De resto a confusão de Belgais seria bom ser esclarecida, não é?
Também ouvi essa espécie de rectificação, mas há qualquer coisa que não bate certo....
Quanto ao Brasil, também duvido se iria para lá que a vida é muito complicada apesar de a terra ser linda. Agora do que gosto é do bom humor dos brasileiros. É incrível como aquela gente com tantas e tão grandes dificuldades consegue ver as coisas tantas vezes pela positiva.

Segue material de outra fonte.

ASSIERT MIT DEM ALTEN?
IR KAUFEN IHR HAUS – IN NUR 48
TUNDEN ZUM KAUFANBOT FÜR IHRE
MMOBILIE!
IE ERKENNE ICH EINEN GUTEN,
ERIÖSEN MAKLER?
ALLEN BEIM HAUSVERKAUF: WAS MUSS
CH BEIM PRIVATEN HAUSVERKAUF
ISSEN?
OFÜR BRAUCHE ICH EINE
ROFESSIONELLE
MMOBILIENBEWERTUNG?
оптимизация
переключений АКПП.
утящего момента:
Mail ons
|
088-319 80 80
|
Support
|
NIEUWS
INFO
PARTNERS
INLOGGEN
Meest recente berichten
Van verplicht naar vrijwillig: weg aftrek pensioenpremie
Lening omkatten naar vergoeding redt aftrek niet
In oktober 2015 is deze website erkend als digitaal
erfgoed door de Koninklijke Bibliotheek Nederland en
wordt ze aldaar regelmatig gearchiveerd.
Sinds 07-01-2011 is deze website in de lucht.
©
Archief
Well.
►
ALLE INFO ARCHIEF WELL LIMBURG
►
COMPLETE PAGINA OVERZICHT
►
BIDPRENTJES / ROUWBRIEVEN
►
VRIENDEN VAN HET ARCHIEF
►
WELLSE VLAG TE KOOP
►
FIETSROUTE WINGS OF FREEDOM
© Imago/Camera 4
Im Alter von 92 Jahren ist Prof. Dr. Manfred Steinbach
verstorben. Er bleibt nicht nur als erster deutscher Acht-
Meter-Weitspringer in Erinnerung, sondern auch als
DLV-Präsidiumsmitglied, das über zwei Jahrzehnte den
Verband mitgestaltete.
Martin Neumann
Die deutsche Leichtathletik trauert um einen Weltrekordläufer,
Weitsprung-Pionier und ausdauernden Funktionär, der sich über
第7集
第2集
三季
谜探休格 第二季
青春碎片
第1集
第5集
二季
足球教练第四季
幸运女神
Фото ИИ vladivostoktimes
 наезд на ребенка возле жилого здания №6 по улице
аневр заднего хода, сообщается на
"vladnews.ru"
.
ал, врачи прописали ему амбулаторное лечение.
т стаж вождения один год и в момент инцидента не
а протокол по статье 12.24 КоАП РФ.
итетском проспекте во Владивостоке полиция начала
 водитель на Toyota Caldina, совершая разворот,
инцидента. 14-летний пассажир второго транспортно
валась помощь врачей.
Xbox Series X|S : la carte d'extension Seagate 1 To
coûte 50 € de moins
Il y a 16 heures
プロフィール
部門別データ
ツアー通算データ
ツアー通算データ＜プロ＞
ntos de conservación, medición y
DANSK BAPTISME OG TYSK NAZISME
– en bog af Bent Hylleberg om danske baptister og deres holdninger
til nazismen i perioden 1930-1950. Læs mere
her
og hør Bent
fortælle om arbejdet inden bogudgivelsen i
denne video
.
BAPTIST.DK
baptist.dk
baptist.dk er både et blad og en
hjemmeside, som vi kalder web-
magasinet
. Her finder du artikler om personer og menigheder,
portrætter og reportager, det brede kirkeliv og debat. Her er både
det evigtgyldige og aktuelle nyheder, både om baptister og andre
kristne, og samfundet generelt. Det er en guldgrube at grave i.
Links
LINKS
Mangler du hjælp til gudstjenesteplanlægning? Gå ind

FJ, de facto a telenovela de Belgais está muita mal contada! Por todos. Cada um a puxar à sua sardinha e acabamos por não entender o que se passou. Caía bem agora um comunicado ou coisa assim mas com dados, sem ser paleio.
Também, não tive acesso à internet este fim-de-semana (deliberadamente) e só ontem à noite vim cá espreitar; trouxeste o "Magritte", motivo mais que suficiente para eu ter gostado de comentar, é dos pintores "surrealistas" que mais aprecio.
Bom, mas, em relação ao "post", de hoje, já todos "puseram o dedo na ferida" e, eu não tenho mais nada a acrescentar, aguardo melhor esclarecimento em relação a "Belgais"...( tenho um amigo músico que fez lá residência artística, ficou muito bem impressionado com o projecto, foi no logo no ínicio do mesmo. desde então só sei o que vem na comunicação social) Sublime seria a "Artista",digo eu, com uma atitude diferente.
Olá a todos e também ao anónimo (que se calhar é dos que não sabe como deixar o nome sem url...)
Bom, como mostra o link do King, parece que agora os seus representantes dão o dito por não dito, etc e tal.
OK, OK...
Precipitou-se foi o que foi!
Caro anónimo, espero bem que não! A gente também pensa, né? Pelo menos alguns de nós!!!!
Deixa ir a senhora... Quem não está, não faz falta!
Mas eu também me "passo" com pessoas que dizem mal do país, dizem mal de tudo e de todos e em vez de lutarem para que ele melhore, optam por ir embora, ou mudar de nacionalidade.
Ela vai ser brasileira mas nós temos o Deco e um outro de que não me lembro agora o nome..
também o querido MS Tavares diz que está farto disto e que vai morar para o Brasil. A esse só um recadinho: já vai tarde!!
Saltapocinhas, este caso foi mais chocante não apenas por ir embora (aí é natural, afinal grande parte da sua vida foi passada no estrangeiro) nem por pedir uma outra nacionalidade (poderia ser mais fácil para tratar de algumas coisas) mas por declarar que renegava a que tinha.
E ela podia estar desiludida - quem o não está?! - mas comparado com os exemplo do «antigamente» a verdade é que tinha meios de protestar...
Até o Deco, pelo que sei, fomos nós que oferecemos a nacionalidade. E, já agora, ... ele perdeu a outra?!
Atenção, dei agora uma volta por aí, li umas coisas e quase me arrependo de ter escrito este post. Não levantei a menor sombra ao facto da Maria João Pires ser uma excelente artista e de a proposta de Belgais tanto quanto sei, ser uma ideia muito boa. Li umas opiniões aqui e ali que me deixaram estarrecida com o receio de entrar para aquela companhia que não desejo. Só me chocou a atitude de birra que me pareceu ter sido a dela, mais nada!